===== MATERIAL TO PROCESS

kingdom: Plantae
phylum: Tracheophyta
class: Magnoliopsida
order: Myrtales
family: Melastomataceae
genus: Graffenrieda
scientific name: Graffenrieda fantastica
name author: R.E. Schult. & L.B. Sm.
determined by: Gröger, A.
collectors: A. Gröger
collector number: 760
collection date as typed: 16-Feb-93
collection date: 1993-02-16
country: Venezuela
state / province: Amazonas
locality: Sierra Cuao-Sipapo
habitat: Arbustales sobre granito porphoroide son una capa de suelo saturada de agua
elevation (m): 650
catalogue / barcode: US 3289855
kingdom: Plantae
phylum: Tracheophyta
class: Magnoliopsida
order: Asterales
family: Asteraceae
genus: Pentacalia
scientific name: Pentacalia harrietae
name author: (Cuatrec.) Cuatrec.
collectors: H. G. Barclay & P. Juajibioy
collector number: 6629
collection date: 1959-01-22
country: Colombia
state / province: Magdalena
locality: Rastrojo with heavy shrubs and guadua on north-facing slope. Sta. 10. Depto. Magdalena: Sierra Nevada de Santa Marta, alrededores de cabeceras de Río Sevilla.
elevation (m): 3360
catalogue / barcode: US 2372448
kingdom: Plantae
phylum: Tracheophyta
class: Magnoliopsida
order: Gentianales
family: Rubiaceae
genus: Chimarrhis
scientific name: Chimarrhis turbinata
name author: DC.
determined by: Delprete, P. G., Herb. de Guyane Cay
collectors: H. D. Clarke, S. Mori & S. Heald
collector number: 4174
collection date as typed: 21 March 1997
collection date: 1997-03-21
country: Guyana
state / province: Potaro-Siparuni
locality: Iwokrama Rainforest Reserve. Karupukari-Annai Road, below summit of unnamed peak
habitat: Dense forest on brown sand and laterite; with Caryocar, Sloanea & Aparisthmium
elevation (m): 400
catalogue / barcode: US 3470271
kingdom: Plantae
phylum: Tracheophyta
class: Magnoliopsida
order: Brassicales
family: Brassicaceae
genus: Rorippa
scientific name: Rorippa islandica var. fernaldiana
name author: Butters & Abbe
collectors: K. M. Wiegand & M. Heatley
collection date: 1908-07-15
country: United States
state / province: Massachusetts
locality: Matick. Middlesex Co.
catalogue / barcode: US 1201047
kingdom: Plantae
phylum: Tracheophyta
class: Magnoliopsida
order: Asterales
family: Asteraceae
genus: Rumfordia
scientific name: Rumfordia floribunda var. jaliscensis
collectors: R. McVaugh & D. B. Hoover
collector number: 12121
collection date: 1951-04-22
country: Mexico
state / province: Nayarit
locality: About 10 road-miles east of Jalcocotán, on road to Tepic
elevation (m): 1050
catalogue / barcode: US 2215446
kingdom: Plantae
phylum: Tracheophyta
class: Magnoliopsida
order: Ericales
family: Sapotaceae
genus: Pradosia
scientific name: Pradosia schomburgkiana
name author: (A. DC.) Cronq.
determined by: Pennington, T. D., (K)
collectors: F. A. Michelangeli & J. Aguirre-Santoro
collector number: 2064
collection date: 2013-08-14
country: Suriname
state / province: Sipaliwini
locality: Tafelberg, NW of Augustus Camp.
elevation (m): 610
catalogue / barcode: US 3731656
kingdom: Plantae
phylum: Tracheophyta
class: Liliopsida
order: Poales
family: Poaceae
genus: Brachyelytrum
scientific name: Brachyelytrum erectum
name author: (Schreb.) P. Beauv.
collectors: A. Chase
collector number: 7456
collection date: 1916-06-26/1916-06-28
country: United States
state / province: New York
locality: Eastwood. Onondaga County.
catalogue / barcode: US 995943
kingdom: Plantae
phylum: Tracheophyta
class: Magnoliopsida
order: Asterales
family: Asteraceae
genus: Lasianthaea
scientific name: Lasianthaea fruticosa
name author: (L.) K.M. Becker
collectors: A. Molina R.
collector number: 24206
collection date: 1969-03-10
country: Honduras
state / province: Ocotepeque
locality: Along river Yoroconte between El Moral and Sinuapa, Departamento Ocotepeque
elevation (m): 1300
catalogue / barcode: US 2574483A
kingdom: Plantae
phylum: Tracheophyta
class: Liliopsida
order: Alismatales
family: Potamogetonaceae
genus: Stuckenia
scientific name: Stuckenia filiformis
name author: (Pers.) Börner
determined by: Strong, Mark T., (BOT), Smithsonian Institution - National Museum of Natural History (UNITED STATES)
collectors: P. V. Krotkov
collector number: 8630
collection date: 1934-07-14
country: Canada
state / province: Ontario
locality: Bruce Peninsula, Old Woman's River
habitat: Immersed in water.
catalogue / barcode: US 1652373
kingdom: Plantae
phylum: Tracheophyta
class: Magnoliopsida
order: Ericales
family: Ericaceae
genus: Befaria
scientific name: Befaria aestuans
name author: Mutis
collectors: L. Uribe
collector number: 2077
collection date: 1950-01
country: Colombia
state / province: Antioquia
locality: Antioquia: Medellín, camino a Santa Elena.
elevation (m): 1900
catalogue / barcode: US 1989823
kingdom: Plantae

==========

#### REQUIREMENT:
Please format every line of all the entries above as a JSON list of strings, one string per line, with blank lines left out.

#### SOLVED PROBLEM:
[
  "kingdom: Plantae",
  "phylum: Tracheophyta",
  "class: Magnoliopsida",
  "order: Myrtales",
  "family: Melastomataceae",
  "genus: Graffenrieda",
  "scientific name: Graffenrieda fantastica",
  "name author: R.E. Schult. & L.B. Sm.",
  "determined by: Gröger, A.",
  "collectors: A. Gröger",
  "collector number: 760",
  "collection date as typed: 16-Feb-93",
  "collection date: 1993-02-16",
  "country: Venezuela",
  "state / province: Amazonas",
  "locality: Sierra Cuao-Sipapo",
  "habitat: Arbustales sobre granito porphoroide son una capa de suelo saturada de agua",
  "elevation (m): 650",
  "catalogue / barcode: US 3289855",
  "kingdom: Plantae",
  "phylum: Tracheophyta",
  "class: Magnoliopsida",
  "order: Asterales",
  "family: Asteraceae",
  "genus: Pentacalia",
  "scientific name: Pentacalia harrietae",
  "name author: (Cuatrec.) Cuatrec.",
  "collectors: H. G. Barclay & P. Juajibioy",
  "collector number: 6629",
  "collection date: 1959-01-22",
  "country: Colombia",
  "state / province: Magdalena",
  "locality: Rastrojo with heavy shrubs and guadua on north-facing slope. Sta. 10. Depto. Magdalena: Sierra Nevada de Santa Marta, alrededores de cabeceras de Río Sevilla.",
  "elevation (m): 3360",
  "catalogue / barcode: US 2372448",
  "kingdom: Plantae",
  "phylum: Tracheophyta",
  "class: Magnoliopsida",
  "order: Gentianales",
  "family: Rubiaceae",
  "genus: Chimarrhis",
  "scientific name: Chimarrhis turbinata",
  "name author: DC.",
  "determined by: Delprete, P. G., Herb. de Guyane Cay",
  "collectors: H. D. Clarke, S. Mori & S. Heald",
  "collector number: 4174",
  "collection date as typed: 21 March 1997",
  "collection date: 1997-03-21",
  "country: Guyana",
  "state / province: Potaro-Siparuni",
  "locality: Iwokrama Rainforest Reserve. Karupukari-Annai Road, below summit of unnamed peak",
  "habitat: Dense forest on brown sand and laterite; with Caryocar, Sloanea & Aparisthmium",
  "elevation (m): 400",
  "catalogue / barcode: US 3470271",
  "kingdom: Plantae",
  "phylum: Tracheophyta",
  "class: Magnoliopsida",
  "order: Brassicales",
  "family: Brassicaceae",
  "genus: Rorippa",
  "scientific name: Rorippa islandica var. fernaldiana",
  "name author: Butters & Abbe",
  "collectors: K. M. Wiegand & M. Heatley",
  "collection date: 1908-07-15",
  "country: United States",
  "state / province: Massachusetts",
  "locality: Matick. Middlesex Co.",
  "catalogue / barcode: US 1201047",
  "kingdom: Plantae",
  "phylum: Tracheophyta",
  "class: Magnoliopsida",
  "order: Asterales",
  "family: Asteraceae",
  "genus: Rumfordia",
  "scientific name: Rumfordia floribunda var. jaliscensis",
  "collectors: R. McVaugh & D. B. Hoover",
  "collector number: 12121",
  "collection date: 1951-04-22",
  "country: Mexico",
  "state / province: Nayarit",
  "locality: About 10 road-miles east of Jalcocotán, on road to Tepic",
  "elevation (m): 1050",
  "catalogue / barcode: US 2215446",
  "kingdom: Plantae",
  "phylum: Tracheophyta",
  "class: Magnoliopsida",
  "order: Ericales",
  "family: Sapotaceae",
  "genus: Pradosia",
  "scientific name: Pradosia schomburgkiana",
  "name author: (A. DC.) Cronq.",
  "determined by: Pennington, T. D., (K)",
  "collectors: F. A. Michelangeli & J. Aguirre-Santoro",
  "collector number: 2064",
  "collection date: 2013-08-14",
  "country: Suriname",
  "state / province: Sipaliwini",
  "locality: Tafelberg, NW of Augustus Camp.",
  "elevation (m): 610",
  "catalogue / barcode: US 3731656",
  "kingdom: Plantae",
  "phylum: Tracheophyta",
  "class: Liliopsida",
  "order: Poales",
  "family: Poaceae",
  "genus: Brachyelytrum",
  "scientific name: Brachyelytrum erectum",
  "name author: (Schreb.) P. Beauv.",
  "collectors: A. Chase",
  "collector number: 7456",
  "collection date: 1916-06-26/1916-06-28",
  "country: United States",
  "state / province: New York",
  "locality: Eastwood. Onondaga County.",
  "catalogue / barcode: US 995943",
  "kingdom: Plantae",
  "phylum: Tracheophyta",
  "class: Magnoliopsida",
  "order: Asterales",
  "family: Asteraceae",
  "genus: Lasianthaea",
  "scientific name: Lasianthaea fruticosa",
  "name author: (L.) K.M. Becker",
  "collectors: A. Molina R.",
  "collector number: 24206",
  "collection date: 1969-03-10",
  "country: Honduras",
  "state / province: Ocotepeque",
  "locality: Along river Yoroconte between El Moral and Sinuapa, Departamento Ocotepeque",
  "elevation (m): 1300",
  "catalogue / barcode: US 2574483A",
  "kingdom: Plantae",
  "phylum: Tracheophyta",
  "class: Liliopsida",
  "order: Alismatales",
  "family: Potamogetonaceae",
  "genus: Stuckenia",
  "scientific name: Stuckenia filiformis",
  "name author: (Pers.) Börner",
  "determined by: Strong, Mark T., (BOT), Smithsonian Institution - National Museum of Natural History (UNITED STATES)",
  "collectors: P. V. Krotkov",
  "collector number: 8630",
  "collection date: 1934-07-14",
  "country: Canada",
  "state / province: Ontario",
  "locality: Bruce Peninsula, Old Woman's River",
  "habitat: Immersed in water.",
  "catalogue / barcode: US 1652373",
  "kingdom: Plantae",
  "phylum: Tracheophyta",
  "class: Magnoliopsida",
  "order: Ericales",
  "family: Ericaceae",
  "genus: Befaria",
  "scientific name: Befaria aestuans",
  "name author: Mutis",
  "collectors: L. Uribe",
  "collector number: 2077",
  "collection date: 1950-01",
  "country: Colombia",
  "state / province: Antioquia",
  "locality: Antioquia: Medellín, camino a Santa Elena.",
  "elevation (m): 1900",
  "catalogue / barcode: US 1989823",
  "kingdom: Plantae"
]